**** STUDY MATERIAL

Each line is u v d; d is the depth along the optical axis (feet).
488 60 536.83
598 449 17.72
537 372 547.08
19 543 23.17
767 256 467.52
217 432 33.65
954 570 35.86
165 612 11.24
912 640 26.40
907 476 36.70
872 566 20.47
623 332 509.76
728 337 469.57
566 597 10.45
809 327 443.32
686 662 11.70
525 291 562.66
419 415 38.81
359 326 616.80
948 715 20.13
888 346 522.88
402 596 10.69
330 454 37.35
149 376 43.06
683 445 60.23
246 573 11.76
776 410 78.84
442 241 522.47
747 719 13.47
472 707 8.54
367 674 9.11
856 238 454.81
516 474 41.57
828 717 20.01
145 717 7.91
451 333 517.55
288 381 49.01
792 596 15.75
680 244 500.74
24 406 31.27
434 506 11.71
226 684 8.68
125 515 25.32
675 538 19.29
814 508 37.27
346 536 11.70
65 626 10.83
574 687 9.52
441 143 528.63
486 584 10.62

********
**** STUDY MATERIAL

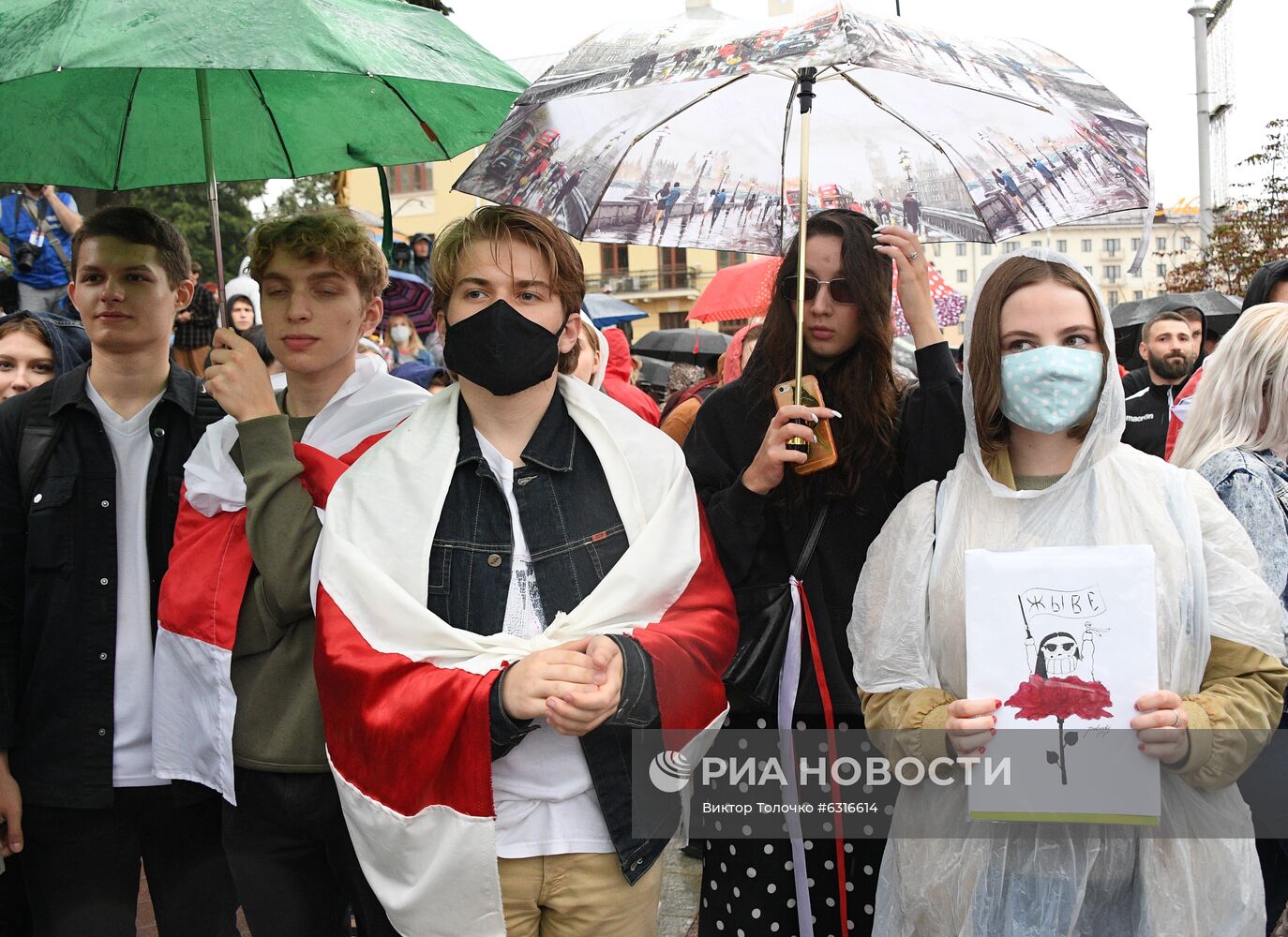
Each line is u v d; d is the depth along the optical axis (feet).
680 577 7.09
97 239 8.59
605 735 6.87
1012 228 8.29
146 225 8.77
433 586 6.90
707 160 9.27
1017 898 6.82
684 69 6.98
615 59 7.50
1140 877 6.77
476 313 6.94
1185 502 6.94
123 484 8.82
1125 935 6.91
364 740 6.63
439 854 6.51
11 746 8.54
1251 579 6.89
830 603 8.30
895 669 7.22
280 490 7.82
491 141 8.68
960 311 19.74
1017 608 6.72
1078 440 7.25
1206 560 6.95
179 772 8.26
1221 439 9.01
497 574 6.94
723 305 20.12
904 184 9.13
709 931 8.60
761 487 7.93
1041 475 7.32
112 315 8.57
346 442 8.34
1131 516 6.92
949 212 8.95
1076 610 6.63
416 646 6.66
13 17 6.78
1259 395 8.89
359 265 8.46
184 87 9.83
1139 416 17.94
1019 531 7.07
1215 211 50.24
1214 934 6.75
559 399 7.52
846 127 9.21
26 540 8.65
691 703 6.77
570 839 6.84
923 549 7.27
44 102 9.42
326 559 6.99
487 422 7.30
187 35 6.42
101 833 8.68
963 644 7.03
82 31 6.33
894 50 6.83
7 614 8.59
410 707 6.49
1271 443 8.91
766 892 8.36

********

### [INSTRUCTIONS TO FOLLOW]
Please transcribe only the lines in the records above running from the line that has "912 640 26.40" through the line that has "486 584 10.62", both included, exactly as they appear.

### [FINISHED TASK]
912 640 26.40
907 476 36.70
872 566 20.47
623 332 509.76
728 337 469.57
566 597 10.45
809 327 443.32
686 662 11.70
525 291 562.66
419 415 38.81
359 326 616.80
948 715 20.13
888 346 522.88
402 596 10.69
330 454 37.35
149 376 43.06
683 445 60.23
246 573 11.76
776 410 78.84
442 241 522.47
747 719 13.47
472 707 8.54
367 674 9.11
856 238 454.81
516 474 41.57
828 717 20.01
145 717 7.91
451 333 517.55
288 381 49.01
792 596 15.75
680 244 500.74
24 406 31.27
434 506 11.71
226 684 8.68
125 515 25.32
675 538 19.29
814 508 37.27
346 536 11.70
65 626 10.83
574 687 9.52
441 143 528.63
486 584 10.62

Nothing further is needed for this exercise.